Resumo da notícia
Deputados criam Bancada da Liberdade para barrar IOF sobre criptomoedas.
Parlamentares criticam tentativa de tributação via decreto ou norma regulatória.
Grupo defende segurança jurídica e tributação apenas por lei formal.
Embora o governo Lula não tenha desistido de impor imposto em operações com criptoativos, segundo informações exclusivas compartilhadas com o Cointelegraph Brasil, diversos deputados federais se reuniram e criaram uma bancada para barrar qualquer proposta de cobrar IOF de criptomoedas e lutar contra qualquer decreto ou Instrução Normativa que seja editada com este objetivo.
O grupo ganhou o nome de Bancada da Liberdade, e foi articulado no âmbito da Frente Parlamentar pelo Livre Mercado (FPLM), a mesma frente que liderou o debate e derrubou no ano passado a MP 1.303/2025 que buscava justamente a introdução de impostos nas operações com criptomoedas (entre outras propostas).
Para integrantes da FPLM, após a queda da MP, a sinalização recente do governo de aplicar IOF sobre operações com ativos virtuais, com base no novo enquadramento regulatório do Banco Central sobre stablecoins, representa uma mudança de estratégia e precisa ser combatida.
“Quando o Congresso rejeita uma proposta de aumento de carga tributária e, na sequência, surge a tentativa de alcançar o mesmo efeito por decreto, estamos diante de um problema institucional”, afirma a deputada federal Caroline De Toni (PL-SC), presidente da Frente pelo Livre Mercado.
Segundo ela, a principal preocupação não é apenas o tributo em si, mas a forma como ele vem sendo implementado.
“O IOF foi concebido como instrumento de política monetária e cambial, não como ferramenta arrecadatória para suprir frustração legislativa. Precisamos preservar a segurança jurídica e a previsibilidade para o ambiente de inovação”, diz.
PEC propõe extinção do IOF
Entre os deputados da bancada, também há uma mobilização contra a incidência do IOF sobre ativos virtuais, que se soma à proposta de emenda à Constituição que prevê a extinção do imposto, liderada por Caroline De Toni.
A proposta surgiu após aumentos recentes das alíquotas e parte da avaliação de que o tributo vem sendo utilizado de forma predominantemente arrecadatória.

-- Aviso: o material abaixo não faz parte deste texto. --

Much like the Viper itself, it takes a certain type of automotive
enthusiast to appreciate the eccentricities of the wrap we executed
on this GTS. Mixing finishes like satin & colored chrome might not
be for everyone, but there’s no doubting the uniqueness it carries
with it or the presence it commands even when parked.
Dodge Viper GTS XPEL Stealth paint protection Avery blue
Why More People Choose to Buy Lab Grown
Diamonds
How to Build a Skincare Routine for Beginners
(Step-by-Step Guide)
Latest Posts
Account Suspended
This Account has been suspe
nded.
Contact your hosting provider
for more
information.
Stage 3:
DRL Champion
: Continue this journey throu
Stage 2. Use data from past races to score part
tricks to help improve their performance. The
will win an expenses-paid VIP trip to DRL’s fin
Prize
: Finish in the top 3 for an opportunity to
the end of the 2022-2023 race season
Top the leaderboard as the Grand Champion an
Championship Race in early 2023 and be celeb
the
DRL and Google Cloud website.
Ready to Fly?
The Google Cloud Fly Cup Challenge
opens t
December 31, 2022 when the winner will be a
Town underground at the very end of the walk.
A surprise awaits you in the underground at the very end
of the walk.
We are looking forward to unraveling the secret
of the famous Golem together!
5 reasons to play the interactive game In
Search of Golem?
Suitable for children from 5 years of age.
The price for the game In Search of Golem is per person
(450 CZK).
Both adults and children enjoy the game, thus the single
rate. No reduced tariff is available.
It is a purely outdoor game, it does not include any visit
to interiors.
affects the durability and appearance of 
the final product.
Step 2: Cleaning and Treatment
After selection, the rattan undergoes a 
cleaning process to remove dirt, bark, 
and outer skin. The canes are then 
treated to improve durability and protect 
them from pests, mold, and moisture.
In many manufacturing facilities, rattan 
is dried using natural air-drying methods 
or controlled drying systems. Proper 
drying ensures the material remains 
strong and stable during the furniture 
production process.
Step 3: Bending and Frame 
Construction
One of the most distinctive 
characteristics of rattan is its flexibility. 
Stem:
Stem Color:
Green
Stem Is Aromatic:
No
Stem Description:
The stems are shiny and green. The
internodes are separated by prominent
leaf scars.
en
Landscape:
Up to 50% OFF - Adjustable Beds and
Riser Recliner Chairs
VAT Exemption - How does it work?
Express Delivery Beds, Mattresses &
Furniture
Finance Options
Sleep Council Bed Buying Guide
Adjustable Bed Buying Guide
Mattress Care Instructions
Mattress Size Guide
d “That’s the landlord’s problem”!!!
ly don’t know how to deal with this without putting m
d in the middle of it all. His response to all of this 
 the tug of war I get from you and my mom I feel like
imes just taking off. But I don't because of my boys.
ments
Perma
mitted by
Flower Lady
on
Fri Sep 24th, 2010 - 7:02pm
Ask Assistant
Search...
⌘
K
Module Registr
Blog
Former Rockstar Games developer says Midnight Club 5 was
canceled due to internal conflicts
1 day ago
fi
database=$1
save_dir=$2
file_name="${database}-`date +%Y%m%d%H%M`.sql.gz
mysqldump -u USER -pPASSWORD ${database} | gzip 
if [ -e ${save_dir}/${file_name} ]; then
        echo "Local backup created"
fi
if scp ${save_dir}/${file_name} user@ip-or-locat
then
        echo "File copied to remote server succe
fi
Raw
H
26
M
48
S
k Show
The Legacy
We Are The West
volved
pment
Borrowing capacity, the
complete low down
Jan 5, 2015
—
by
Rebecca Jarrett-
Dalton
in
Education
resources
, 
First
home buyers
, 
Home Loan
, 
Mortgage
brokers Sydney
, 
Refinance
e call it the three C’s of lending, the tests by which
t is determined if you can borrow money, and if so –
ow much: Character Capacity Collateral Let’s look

“O Brasil precisa de estabilidade institucional. Investimento e inovação não convivem bem com tributos que podem ser alterados por decreto e utilizados como variável fiscal”, afirma a deputada.
Além disso, após a publicação, pelo Banco Central do Brasil, das INs 519, 520, 521, 693, 701 e 704, que, entre outros, enquadraram stablecoins no mercado de câmbio (abrindo espaço para a nova proposta de IOF do governo), o deputado Rodrigo Valadares (União-SE), integrante da FPLM, apresentou o Projeto de Decreto Legislativo (PDL) 1007/2025, que susta integralmente os efeitos das resoluções.
“O governo perdeu no Congresso e agora tenta recuperar no grito o que não conseguiu no voto. Essa investida via IOF é um subterfúgio arrecadatório, movido pelo desespero por receita, que ignora a vontade do Parlamento e penaliza diretamente um setor inovador”, afirma o parlamentar.
Nos bastidores, parlamentares da Bancada da Liberdade defendem que qualquer mudança estrutural na tributação de ativos virtuais ocorra por meio de lei formal, com debate legislativo transparente e análise adequada de impacto regulatório.
“O Brasil só avançou no marco legal de ativos virtuais porque houve debate, voto e responsabilidade institucional. Tentar agora aumentar imposto por atalho regulatório é desrespeitar o Congresso e punir quem investe, inova e gera emprego. Se isso prosperar, o recado é claro: aqui a regra muda conforme a fome de arrecadação do governo”, conclui Valadares.